Poor De Vere sat in his bedroom and was ill.

"If I look out into the corridor, I know I shall see that beast Williams," he sobbed.

"Where's that French fool, Rivaulx?" asked Gordon. They all believed the other was the scoundrel of the dreadful drama.

And then the evening papers came in. They declared in big lines that there had been "A Fracas in High Life." They added that it had taken place in the Row at four o'clock that very afternoon. They went on to say that Lord Bramber and the Marquis de Rivaulx, well known as a great sportsman and a balloonist, had fought in a flower-bed, and had been torn from each other's arms and a big rhododendron by two dukes, three earls, and a viscount. They further declared that it was a matter of public notoriety that all the trouble rose out of the mystery connected with the Times and Lady Penelope Brading. They promised more details in later editions.

"They'll fight," said Gordon, savagely. "I hope they'll kill each other. But especially I hope that the marquis will be killed first and most!"

And about eleven o'clock Rivaulx turned up with his chauffeur and a bad black eye.

"He shall fight me here," said Rivaulx. "This is a quiet town. No one will think of Spilsborough! He does not know that she sent me a telegram from here!"

He put up at the Angel, and escaped seeing the others for the time. On his way up he had sent a defiant telegram to Bramber, desiring him to come to Spilsborough, and fight there with swords or pistols or any weapon that commended itself to him. This telegram Bramber never got, for, on reaching home and washing away the traces of the struggle in Hyde Park before all the loveliness of London, he had found his telegram from Spilsborough sent by Geordie Smith.
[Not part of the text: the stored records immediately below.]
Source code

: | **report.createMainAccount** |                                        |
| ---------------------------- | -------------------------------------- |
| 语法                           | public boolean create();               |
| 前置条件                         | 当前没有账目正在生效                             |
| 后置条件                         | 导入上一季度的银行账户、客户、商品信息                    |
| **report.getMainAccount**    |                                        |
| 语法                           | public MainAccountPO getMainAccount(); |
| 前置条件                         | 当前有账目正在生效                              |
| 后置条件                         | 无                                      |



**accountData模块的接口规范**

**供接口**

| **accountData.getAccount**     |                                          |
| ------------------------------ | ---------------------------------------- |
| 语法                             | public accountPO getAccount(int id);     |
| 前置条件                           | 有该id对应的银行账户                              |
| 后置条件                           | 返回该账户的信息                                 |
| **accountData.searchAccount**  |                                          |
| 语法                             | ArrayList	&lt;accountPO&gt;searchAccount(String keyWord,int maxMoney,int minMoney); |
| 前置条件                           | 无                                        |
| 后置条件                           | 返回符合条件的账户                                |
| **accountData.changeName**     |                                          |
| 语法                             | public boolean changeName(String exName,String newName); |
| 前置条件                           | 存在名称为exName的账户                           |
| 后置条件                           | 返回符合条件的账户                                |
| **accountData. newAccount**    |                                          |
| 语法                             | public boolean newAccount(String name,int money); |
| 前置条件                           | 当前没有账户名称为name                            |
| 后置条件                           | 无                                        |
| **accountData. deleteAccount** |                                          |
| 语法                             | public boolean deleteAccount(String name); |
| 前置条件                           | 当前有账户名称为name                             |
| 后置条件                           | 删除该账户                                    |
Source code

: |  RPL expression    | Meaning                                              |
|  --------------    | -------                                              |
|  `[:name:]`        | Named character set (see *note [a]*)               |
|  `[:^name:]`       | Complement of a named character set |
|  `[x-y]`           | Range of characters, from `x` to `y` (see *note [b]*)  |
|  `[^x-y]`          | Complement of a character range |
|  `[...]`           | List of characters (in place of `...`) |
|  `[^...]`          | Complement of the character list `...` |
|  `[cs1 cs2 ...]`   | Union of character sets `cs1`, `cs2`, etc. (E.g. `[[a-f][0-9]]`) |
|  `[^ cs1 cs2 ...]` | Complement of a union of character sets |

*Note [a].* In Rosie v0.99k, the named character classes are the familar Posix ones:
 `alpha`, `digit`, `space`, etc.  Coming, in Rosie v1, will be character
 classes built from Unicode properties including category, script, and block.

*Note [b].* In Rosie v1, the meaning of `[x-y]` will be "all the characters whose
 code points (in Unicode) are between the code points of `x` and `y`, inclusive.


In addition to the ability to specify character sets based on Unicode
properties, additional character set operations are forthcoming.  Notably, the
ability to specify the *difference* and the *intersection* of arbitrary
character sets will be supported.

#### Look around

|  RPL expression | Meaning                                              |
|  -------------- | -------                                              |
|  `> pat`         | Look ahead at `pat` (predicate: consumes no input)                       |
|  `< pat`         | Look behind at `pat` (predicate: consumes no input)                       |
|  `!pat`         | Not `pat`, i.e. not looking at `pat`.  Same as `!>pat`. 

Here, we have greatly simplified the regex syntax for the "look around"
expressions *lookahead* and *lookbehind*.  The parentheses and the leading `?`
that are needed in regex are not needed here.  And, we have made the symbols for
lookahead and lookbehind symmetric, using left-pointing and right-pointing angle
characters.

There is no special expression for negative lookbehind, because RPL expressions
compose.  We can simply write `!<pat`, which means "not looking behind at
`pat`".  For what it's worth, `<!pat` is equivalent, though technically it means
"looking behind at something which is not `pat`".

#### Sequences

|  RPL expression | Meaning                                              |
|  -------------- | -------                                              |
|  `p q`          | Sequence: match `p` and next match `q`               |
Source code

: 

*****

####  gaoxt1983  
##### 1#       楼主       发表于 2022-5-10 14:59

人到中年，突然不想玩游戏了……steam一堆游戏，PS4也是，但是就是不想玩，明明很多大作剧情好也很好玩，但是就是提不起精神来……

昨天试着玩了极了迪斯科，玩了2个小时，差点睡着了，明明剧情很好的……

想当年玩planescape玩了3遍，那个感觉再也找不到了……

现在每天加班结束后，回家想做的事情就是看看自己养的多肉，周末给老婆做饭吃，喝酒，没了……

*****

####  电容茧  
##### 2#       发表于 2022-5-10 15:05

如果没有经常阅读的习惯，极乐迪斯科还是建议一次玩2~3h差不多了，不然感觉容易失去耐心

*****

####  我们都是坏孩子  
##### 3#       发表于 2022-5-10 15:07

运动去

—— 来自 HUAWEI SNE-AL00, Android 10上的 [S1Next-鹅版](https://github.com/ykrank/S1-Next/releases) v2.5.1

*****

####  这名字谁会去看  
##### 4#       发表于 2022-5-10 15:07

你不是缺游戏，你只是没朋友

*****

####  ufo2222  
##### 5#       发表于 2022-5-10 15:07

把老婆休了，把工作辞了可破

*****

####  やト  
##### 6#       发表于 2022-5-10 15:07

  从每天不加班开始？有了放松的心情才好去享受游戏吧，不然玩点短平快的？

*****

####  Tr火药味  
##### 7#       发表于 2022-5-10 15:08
After looking in the ABC guide, and finding no good train, he pelted off in his motor-car, leaving a note for Rivaulx, saying that, though duels were absurd and illegal, he would not refuse to meet the marquis in France or Belgium, if he desired to make a bigger fool of himself than he had already done in the park.

"Curse and confound them all," said Bramber, who was horribly cross and exceedingly sick of the whole world, even including Penelope. "I wonder what she means by this telegram. I wish I was dead! Is she at Spilsborough?"

Just in the middle of Spilsborough he met Rivaulx and pulled up short, not having the least notion, of course, that he would meet him there. But Rivaulx grinned a ghastly smile and raised his hat, as Bramber stopped.